Türkiye Cumhuriyeti Anayasası’nın 136. ve 142’nci maddelerinde mahkemelerin kuruluşu, görev ve yetkileri, işleyişleri ve yargılama usullerinin kanunla düzenleneceği hükme bağlanmıştır. Mahkemelerin görevi kıyas veya yorum ile genişletilemez ya da değiştirilemez. Kanunda açıklık bulunmayan durumlarda görev genel mahkemelere aittir ( 5.12.1977 tarihli, 1977/4 E., 1977/4 K. sayılı İçtihatları Birleştirme Kararı).
Usul hukukumuzda mahkemelerin görevi ancak kanunla düzenlenir ve göreve ilişkin kurallar kamu düzenindendir (HMK m.1). Mahkemenin görevli olması aynı zamanda dava şartıdır (HMK m.11/1-c). Bu nedenle taraflarca yargılamanın her aşamasında görev itirazında bulunulabileceği gibi taraflarca ileri sürülmese dahi mahkemenin de yargılamanın her aşamasında görevli olup olmadığını resen gözetmesi ve görevsiz olduğu kanısına varırsa kendiliğinden görevsizlik kararı vermesi gerekir (HMK m.115). Davaya bakan hüküm mahkemesi gibi kanun yolu incelemesini yapan üst mahkemelerin de görev hususunu resen gözetip, hükmü veren mahkemenin görevli olup olmadığını incelemesi gerekir. Hatta bunun için tarafların hükme karşı görevsizlik nedeniyle kanun yoluna başvurmuş olmalarına dahi gerek yoktur.

= = = =

(Yapılacak işler)
(a) Mahkemelerin görevine ilişkin metinde "Türkiye Cumhuriyeti Anayasası’nın" ifadesinden "İçtihatları Birleştirme Kararı)." ifadesine kadar her şeyi, "genel mahkemelere" yerine "adliye mahkemelerine" koyarak yeniden yazın.
(b) Mahkemelerin görevine ilişkin metni kaldığı yerden devam ettirin.
Bundan sonra gelen kayıtlar, metinden bağımsız ayrı bir malzemedir.

= = = =

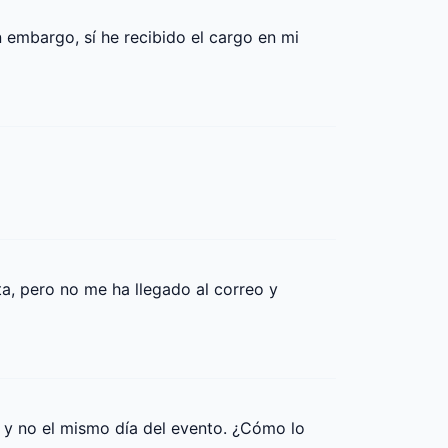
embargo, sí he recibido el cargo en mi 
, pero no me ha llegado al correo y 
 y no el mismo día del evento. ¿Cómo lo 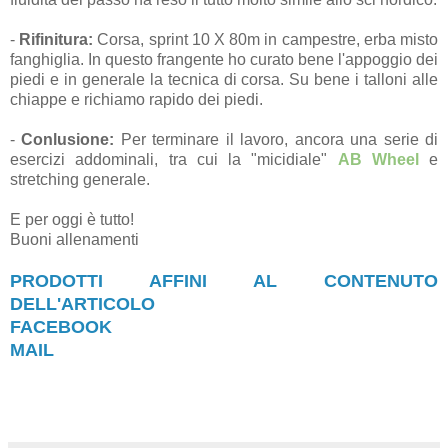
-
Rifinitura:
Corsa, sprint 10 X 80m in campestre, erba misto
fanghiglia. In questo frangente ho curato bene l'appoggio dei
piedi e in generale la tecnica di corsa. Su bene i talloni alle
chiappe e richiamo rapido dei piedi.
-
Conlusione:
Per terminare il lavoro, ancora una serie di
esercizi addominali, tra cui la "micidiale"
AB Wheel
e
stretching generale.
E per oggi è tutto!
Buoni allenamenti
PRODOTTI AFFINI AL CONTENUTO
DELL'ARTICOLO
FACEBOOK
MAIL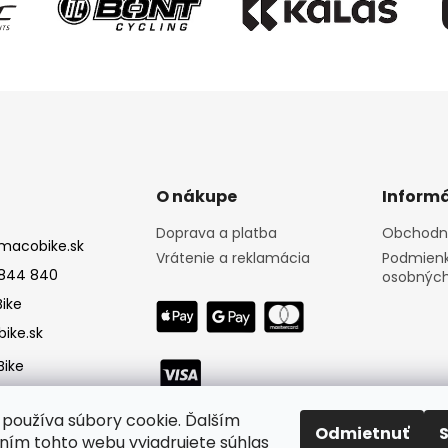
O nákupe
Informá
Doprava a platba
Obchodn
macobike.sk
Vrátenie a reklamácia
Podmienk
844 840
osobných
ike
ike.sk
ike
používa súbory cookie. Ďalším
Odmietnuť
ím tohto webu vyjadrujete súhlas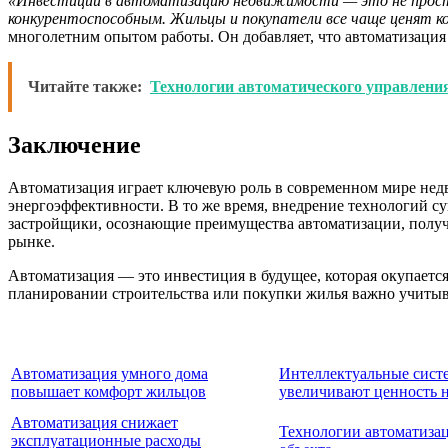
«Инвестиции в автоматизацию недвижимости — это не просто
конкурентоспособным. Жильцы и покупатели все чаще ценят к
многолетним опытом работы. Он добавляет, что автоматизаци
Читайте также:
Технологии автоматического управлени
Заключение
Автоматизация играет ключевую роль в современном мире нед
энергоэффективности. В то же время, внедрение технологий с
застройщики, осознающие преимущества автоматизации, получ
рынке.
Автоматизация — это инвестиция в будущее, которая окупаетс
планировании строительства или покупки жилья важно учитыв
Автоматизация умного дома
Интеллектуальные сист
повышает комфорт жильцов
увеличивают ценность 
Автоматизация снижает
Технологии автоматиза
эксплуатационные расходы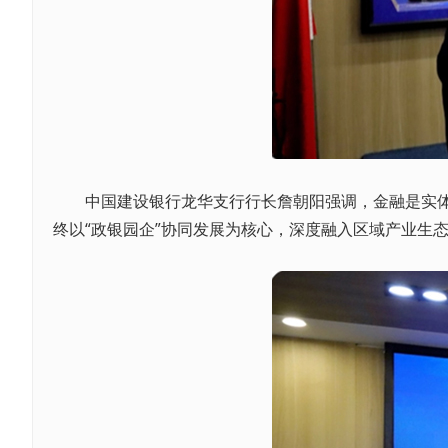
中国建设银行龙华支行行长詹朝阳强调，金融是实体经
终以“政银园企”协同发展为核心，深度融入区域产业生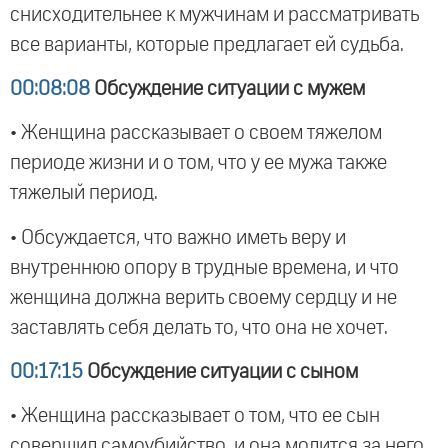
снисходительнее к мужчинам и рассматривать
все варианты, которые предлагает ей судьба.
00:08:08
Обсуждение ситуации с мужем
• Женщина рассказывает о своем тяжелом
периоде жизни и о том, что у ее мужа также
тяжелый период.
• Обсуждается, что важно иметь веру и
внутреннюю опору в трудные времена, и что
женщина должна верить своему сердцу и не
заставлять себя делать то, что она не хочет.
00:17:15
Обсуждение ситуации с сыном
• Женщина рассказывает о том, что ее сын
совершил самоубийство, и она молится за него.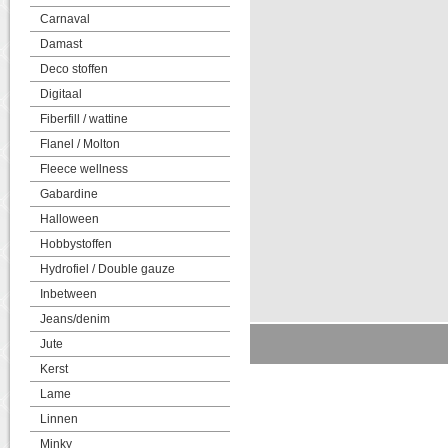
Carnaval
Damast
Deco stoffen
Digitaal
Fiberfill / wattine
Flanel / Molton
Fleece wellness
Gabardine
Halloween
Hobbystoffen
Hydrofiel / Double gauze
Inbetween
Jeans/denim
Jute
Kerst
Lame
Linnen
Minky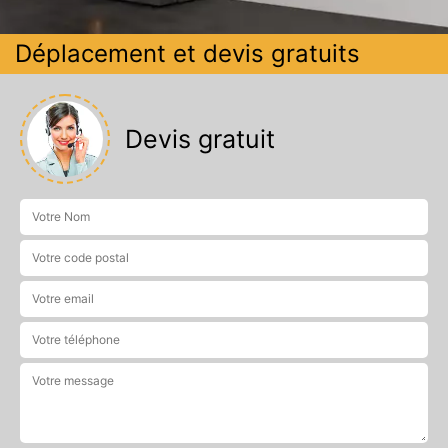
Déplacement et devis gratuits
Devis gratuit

= = = =

(Numaralı cevaplar)
(a)
Türkiye Cumhuriyeti Anayasası’nın 136. ve 142’nci maddelerinde mahkemelerin kuruluşu, görev ve yetkileri, işleyişleri ve yargılama usullerinin kanunla düzenleneceği hükme bağlanmıştır. Mahkemelerin görevi kıyas veya yorum ile genişletilemez ya da değiştirilemez. Kanunda açıklık bulunmayan durumlarda görev adliye mahkemelerine aittir ( 5.12.1977 tarihli, 1977/4 E., 1977/4 K. sayılı İçtihatları Birleştirme Kararı).

(b)
Bu nedenle, dava açılırken dayanılan hukuki ve maddi olguların göreve etkili olduğu durumda öncelikle hukuki niteleme yapılmalı ve sonucuna göre mahkemenin görevsiz olduğu kanısına varılırsa dava dilekçesinin görev nedeniyle reddine karar verilmelidir. Davanın görev nedeniyle reddi kararında görevli mahkemenin hangi mahkeme olduğu belirtilmeli ve dava dosyasının bu görevli mahkemeye gönderilmesine karar verilmelidir (HMK m.20).
Türkiye Cumhuriyeti Anayasası’nın “Kanunî hâkim güvencesi” başlığını taşıyan 37’nci maddesi; “Hiç kimse kanunen tabi olduğu mahkemeden başka bir merci önüne çıkarılamaz.” hükmünü öngörmektedir.
Bilimsel çevrelerde ve uygulamada, kanunî hâkim güvencesi, uyuşmazlığı yargılayacak ve çözecek olan mahkemenin o uyuşmazlığın doğmasından önce kanunen belli olması olarak kabul edilmektedir. 1982 tarihli Anayasa’yı kabul eden Danışma Meclisi’nin Anayasa Komisyonu’nun gerekçesinde “…bu suretle davanın olaydan sonra çıkarılacak bir kanunla yaratılan bir mahkeme önüne getirilmesi yasaklanmakta, yani kişiye yahut olaya göre kişiyi yahut olayı göz önünde tutarak mahkeme kurma imkânı ortadan kaldırılmaktadır. Bu ise tarafsız yargı merciinin ilk gereğidir.” denilmektedir (Özbudun, E.: Türk Anayasa Hukuku, Ankara 2005, 8. Baskı, s: 118-119).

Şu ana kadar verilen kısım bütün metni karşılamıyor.